‘cause Milt’s was closed

WHAT HAPPENS WHEN YOU DRIVE THREE HOURS FOR A BURGER

“Don’t have lunch here”, said Noah, the Ski School Director at Telluride, Colorado. “Go have a burger at Milt’s. You won’t regret it”. We had just finished a two-hour-long meeting at the cool, posh, (and criminally expensive) ski resort, and were in need of some carbs and protein. Given the circumstances, the offer – coming from a true local – resonated very well. “Sounds like a great idea,” we said, “where is Milt’s”?
“In Moab, Utah”, 213 Kilometers and some 3hrs drive away.
Being emotionally invested, we grabbed some overpriced energy bars from a nearby kiosk and hit the road.

What other choice did we have?

Meeting with reality. Head on.

Three hours, and one restroom stop later, we parked in front of an unassuming little shack on the edge of an abandoned parking lot, just off Moab’s sleepy town center. We step outside into a 40-something degrees (Celsius, not Fahrenheit!) scorcher. As an added bonus, the gust of hot dry air feels like the inside of a baking oven turned to “max”. Looking at the run-down burger stand, we can’t help feeling a bit cheated. A regional legend, we assumed, should have been a bit more accommodating. “Well, at least the Hamburgers would be awesome”, we promised ourselves as we crossed the car park and narrowed the distance between Milt’s and our hungry eyes. This better be good!

A little sign on the shutters says Milt’s is closed until the middle of August, some ten days into the future. Words cannot describe our frustration having driven for so long in vain. Yes, the drive was scenic, very much so to be frank. Still, I’d rather have the “cherry on the top” done medium with a side of fries.

All I can do now is to look at the depleted energy bar and hear my stomach churns in anger. We find some consolation at the nearby Moab Diner. The hamburgers are OK-ish, but at least the AC is in full presence, and the retro décor done to taste. At this point, however, we are too hungry to care about these things nor bother if the paddy ranks 10 or just 7. A side of fries and a nice milkshake later, and we’re back on the road heading north toward Salt Lake City.

Moab city limits

As we near the town’s limit, Bobby suggests we make a little detour. “A small canyon nearby that’s fun to drive”, he promises. Having been frustrated by Milt’s, and with nothing better to do, we all agree Salt Lake can wait. We turn left from Moab’s Main Street into Kane Creek Boulevard – a funny euphemism as the “Boulevard” is no more than a slightly paved single-lane path – and head out of the settlement and into the wild.

Some say the best off-road vehicle is a rented one. Luckily, ours is a Grand Cherokee, courteous of Avis. It’s a pitiful choice for a road trip – noisy, sluggish, and outdated in every respect – it is, however, a great choice for an off-road excursion. As the tarmac disappears beneath our tires, the Jeep begins to shine. The Kane Creek Canyon Road hugs the grand Colorado River, which at this point is not much more than a small tepid stream. The gravel path then leaves the banks and starts carving its own path between the steep red bluffs that surround it.

Into the wild

It doesn’t take too long for the straightforward dirt path, easily navigable by any company car, to turn rougher and harder to cross. The Grand Cherokee excels here. With robust off-road capabilities, it devours the terrain at ease, dispatching with obstacles that would otherwise hinder less capable SUVs. As we ventured ahead, the steep canyon opened to a beautiful wide valley bounded by steep rock outcroppings. The view is staggering.

But something is amiss.
People.

We’re pretty much all by ourselves. A random ATV passing by rarely manages to disrupt the grand emptiness. Given the extraordinary scale of the area, the absolute solitude seems a bit bizarre, as if we ventured by mistake into a secret closed-off base. Or worse – into a Zombie apocalypse. We will get back to that later.

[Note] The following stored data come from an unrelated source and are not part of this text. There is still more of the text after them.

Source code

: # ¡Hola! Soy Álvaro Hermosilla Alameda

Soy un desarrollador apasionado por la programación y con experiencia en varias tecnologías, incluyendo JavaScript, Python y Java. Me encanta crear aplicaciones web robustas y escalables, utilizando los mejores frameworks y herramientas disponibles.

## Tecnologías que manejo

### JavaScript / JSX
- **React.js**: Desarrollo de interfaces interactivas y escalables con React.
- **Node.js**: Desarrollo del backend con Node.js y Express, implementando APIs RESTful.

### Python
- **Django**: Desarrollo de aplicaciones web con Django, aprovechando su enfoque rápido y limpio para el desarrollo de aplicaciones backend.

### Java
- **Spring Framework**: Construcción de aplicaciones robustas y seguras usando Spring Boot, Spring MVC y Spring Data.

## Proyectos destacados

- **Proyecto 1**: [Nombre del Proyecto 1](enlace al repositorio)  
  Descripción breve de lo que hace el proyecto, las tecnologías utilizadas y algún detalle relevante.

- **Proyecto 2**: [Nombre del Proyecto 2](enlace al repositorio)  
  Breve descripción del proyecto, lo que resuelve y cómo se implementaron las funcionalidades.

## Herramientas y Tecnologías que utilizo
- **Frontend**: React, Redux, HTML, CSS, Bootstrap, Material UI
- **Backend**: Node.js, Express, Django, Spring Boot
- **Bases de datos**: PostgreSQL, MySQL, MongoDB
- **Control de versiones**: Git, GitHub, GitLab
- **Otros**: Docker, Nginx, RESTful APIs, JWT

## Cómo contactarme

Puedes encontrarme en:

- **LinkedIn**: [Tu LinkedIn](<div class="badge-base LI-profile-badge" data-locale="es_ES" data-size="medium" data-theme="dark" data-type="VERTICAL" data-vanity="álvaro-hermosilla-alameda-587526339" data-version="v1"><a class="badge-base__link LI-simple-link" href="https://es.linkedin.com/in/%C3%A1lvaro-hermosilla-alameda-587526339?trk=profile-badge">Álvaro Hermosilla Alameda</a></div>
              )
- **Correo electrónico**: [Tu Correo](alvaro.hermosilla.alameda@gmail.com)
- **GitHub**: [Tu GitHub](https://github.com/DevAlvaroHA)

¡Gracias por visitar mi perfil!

A national park nobody had heard about 

In any case, the grand area called Kane Creek would have easily merited a national park status anywhere else, but Utah. It certainly ranks among one of the most beautiful western classics landscape I’ve seen, superior to the Joshua Tree National Park I visited a few months prior. Here, in Utah, it’s just another unmarked spot on the map. Unbelievable.

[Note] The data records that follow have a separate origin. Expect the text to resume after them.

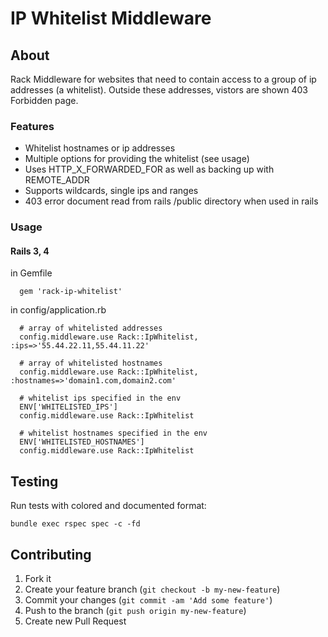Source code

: # IP Whitelist Middleware

## About

Rack Middleware for websites that need to contain access to a group of ip addresses (a whitelist). 
Outside these addresses, vistors are shown 403 Forbidden page.

### Features

* Whitelist hostnames or ip addresses
* Multiple options for providing the whitelist (see usage)
* Uses HTTP_X_FORWARDED_FOR as well as backing up with REMOTE_ADDR
* Supports wildcards, single ips and ranges
* 403 error document read from rails /public directory when used in rails


### Usage

#### Rails 3, 4

in Gemfile

      gem 'rack-ip-whitelist'

in config/application.rb

      # array of whitelisted addresses
      config.middleware.use Rack::IpWhitelist, :ips=>'55.44.22.11,55.44.11.22'
      
      # array of whitelisted hostnames
      config.middleware.use Rack::IpWhitelist, :hostnames=>'domain1.com,domain2.com'
      
      # whitelist ips specified in the env
      ENV['WHITELISTED_IPS']
      config.middleware.use Rack::IpWhitelist

      # whitelist hostnames specified in the env
      ENV['WHITELISTED_HOSTNAMES']
      config.middleware.use Rack::IpWhitelist


## Testing

Run tests with colored and documented format:

    bundle exec rspec spec -c -fd

## Contributing

1. Fork it
2. Create your feature branch (`git checkout -b my-new-feature`)
3. Commit your changes (`git commit -am 'Add some feature'`)
4. Push to the branch (`git push origin my-new-feature`)
5. Create new Pull Request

We continue our drive, which slowly becomes more technical and difficult until we park on top of a red rocky ledge to decide what to do next. Bobby, who has prior knowledge of the place, suggests we head back before sundown. “Can’t we continue up the road until we hit a settlement?” I enquire. “Not unless you want to meet those Zombies”, replies Bobby. I’m usually not easily convinced, but something inside tells me Bobby has a point there.

With that said, we turn back, scraping the lower side of the Jeep’s chassis at one point. “That’s what rentals are for”, I tell myself as I hear the rock meeting still with a high pitch screech.

We hit the North 191 freeway as the sun set to our left.
It’s a four-hour drive to Salt Lake City, and we begin to feel hungry.